- Stand-ins take to the stage
Theresa May's absence meant David Lidington, the Cabinet Office minister, led PMQs while Labour's Emily Thornberry took Jeremy Corbyn's slot.
Both were in a combative mood, with some viewers suggesting the stand-ins were more effective than the usual participants.
- Robin provides flurry of excitement
The appearance of a robin provided an early flurry of excitement.
The bird soon disappeared however, with the noisy exchanges perhaps too much.
- Thornberry pokes fun at Tory turmoil
Ms Thornberry relished the opportunity to poke fun at the current Tory infighting.
She reminded Mr Lidington that at his last PMQs appearance the Tories were 17 points ahead.
"What a difference a year makes!" she joked.
Referring to rumours that Tory MPs want rid of Theresa May, she said: "If the party opposite is so proud of having a female leader, why are so many of them trying to get rid of her and why has she had to run away to China to get rid of them?"
Mr Lidington responded by congratulating Ms Thornberry for remaining in her post when "97 of her colleagues have resigned or were sacked."
- Should the voting age be lowered?
Emily Thornberry focused her questions on pushing the case for 16 year olds to be allowed to vote.
Labour would reap the electoral benefits if the voting age was reduced, as some pundits, including our correspondent Paul Brand, pointed out.

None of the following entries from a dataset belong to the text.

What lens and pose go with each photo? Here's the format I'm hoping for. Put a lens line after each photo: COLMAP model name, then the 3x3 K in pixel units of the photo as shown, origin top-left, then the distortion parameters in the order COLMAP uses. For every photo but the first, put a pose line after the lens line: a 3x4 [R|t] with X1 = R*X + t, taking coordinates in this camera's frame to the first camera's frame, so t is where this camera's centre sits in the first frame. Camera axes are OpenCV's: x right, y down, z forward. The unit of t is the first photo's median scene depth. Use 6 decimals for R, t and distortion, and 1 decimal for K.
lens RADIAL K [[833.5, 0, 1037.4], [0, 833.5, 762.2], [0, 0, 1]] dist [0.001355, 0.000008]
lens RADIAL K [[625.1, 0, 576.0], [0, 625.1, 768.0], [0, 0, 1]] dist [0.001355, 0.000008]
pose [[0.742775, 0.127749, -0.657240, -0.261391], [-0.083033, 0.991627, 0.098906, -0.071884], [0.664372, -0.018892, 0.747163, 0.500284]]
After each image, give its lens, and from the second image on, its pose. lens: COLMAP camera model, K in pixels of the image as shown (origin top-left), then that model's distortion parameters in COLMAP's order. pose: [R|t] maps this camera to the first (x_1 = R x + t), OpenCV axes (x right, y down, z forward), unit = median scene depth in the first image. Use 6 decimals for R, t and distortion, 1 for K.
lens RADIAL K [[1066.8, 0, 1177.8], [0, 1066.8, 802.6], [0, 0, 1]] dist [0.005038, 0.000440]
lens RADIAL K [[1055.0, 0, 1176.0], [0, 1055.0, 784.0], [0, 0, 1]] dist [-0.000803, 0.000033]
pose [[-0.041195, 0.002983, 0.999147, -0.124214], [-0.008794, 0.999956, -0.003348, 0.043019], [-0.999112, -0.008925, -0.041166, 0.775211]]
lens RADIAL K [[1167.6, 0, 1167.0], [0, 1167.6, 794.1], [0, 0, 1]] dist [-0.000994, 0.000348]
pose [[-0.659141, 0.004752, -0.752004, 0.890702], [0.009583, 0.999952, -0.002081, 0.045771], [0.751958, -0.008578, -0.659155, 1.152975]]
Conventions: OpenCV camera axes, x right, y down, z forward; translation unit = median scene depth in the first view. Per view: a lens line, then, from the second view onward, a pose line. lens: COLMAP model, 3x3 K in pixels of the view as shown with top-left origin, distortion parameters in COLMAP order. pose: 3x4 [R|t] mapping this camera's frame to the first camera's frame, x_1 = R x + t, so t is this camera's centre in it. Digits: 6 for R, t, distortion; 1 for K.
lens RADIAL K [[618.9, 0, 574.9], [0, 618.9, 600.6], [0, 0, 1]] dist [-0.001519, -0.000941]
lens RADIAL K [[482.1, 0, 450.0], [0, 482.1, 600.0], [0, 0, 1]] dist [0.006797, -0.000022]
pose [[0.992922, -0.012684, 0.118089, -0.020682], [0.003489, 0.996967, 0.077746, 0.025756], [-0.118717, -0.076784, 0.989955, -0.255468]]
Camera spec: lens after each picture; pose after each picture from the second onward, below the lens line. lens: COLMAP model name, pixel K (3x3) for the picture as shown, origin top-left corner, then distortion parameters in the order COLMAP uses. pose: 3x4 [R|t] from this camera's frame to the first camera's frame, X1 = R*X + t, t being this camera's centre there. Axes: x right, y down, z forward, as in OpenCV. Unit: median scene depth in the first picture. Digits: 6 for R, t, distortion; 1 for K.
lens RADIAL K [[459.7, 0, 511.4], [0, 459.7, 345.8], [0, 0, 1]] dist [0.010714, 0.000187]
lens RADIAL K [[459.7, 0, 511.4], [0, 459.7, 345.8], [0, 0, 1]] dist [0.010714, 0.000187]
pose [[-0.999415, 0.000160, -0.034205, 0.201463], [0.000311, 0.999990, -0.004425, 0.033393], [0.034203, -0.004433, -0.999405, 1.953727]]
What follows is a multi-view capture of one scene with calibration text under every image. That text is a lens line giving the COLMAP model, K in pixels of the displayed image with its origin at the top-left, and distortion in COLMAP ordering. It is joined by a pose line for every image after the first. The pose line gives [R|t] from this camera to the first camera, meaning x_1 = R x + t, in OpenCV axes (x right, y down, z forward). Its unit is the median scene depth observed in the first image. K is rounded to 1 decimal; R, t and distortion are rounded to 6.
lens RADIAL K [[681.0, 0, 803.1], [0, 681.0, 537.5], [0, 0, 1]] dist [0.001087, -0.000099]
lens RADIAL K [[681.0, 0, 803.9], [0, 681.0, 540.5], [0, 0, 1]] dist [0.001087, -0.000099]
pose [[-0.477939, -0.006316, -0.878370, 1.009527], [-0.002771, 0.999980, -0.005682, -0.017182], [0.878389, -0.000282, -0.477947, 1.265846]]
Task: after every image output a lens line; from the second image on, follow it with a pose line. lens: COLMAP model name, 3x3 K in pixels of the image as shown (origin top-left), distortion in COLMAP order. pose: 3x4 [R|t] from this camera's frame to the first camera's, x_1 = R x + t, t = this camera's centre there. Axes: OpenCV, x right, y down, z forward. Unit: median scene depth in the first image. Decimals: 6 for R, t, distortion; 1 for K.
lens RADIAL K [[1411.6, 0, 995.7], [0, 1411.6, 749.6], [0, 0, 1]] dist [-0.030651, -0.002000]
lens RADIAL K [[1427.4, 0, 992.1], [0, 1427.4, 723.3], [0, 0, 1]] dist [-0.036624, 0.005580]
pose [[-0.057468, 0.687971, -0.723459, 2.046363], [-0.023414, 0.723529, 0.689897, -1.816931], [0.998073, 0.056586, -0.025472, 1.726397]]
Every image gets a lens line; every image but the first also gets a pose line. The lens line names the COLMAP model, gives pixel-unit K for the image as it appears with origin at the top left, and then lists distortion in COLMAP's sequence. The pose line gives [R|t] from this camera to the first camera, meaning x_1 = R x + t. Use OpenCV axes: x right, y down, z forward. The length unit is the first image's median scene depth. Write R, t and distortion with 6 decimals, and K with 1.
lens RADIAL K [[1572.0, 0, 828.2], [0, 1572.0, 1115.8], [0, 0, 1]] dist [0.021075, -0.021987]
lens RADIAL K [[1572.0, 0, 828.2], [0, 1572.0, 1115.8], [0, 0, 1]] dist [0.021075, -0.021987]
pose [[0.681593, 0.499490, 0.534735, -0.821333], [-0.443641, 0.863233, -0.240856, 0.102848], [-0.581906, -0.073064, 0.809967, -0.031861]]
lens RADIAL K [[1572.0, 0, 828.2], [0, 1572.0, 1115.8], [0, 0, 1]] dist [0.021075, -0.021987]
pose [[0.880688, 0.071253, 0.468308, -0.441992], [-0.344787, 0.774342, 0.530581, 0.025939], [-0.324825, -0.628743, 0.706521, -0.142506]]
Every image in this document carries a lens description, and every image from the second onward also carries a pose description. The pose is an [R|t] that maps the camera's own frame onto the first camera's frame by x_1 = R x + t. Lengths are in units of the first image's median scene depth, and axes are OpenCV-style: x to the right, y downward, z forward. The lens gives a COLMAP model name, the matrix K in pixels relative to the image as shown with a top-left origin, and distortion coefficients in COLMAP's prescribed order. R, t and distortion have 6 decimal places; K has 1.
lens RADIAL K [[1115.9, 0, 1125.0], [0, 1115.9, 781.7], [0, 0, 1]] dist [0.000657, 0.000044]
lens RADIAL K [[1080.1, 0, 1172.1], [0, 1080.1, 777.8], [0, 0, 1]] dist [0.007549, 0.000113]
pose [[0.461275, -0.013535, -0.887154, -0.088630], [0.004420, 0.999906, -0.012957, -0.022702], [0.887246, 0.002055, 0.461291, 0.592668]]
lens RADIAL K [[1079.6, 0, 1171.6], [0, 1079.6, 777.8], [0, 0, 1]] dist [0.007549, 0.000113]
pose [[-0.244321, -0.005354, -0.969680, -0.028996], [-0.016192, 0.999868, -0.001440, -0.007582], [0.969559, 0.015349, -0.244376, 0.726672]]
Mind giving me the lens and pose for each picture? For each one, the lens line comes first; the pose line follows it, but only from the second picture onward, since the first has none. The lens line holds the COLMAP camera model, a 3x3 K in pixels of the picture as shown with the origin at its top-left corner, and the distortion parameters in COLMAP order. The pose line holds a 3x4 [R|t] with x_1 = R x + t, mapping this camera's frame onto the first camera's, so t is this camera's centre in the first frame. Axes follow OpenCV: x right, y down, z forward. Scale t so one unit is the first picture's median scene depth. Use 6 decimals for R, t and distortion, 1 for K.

- 'I'm the only Emily elected since 1918'
As the 100th anniversary of the women's suffrage approaches, Mrs Thornberry reminded the chamber that she was the only Emily elected since 1918, while Mr Lidington was one of 155 Davids.
She pressed the government to do more to increase women's representation.
Mr Lidington said Mrs Thornberry raised a serious issue but pointed out that the Tories have had two female leaders while Labour has had none.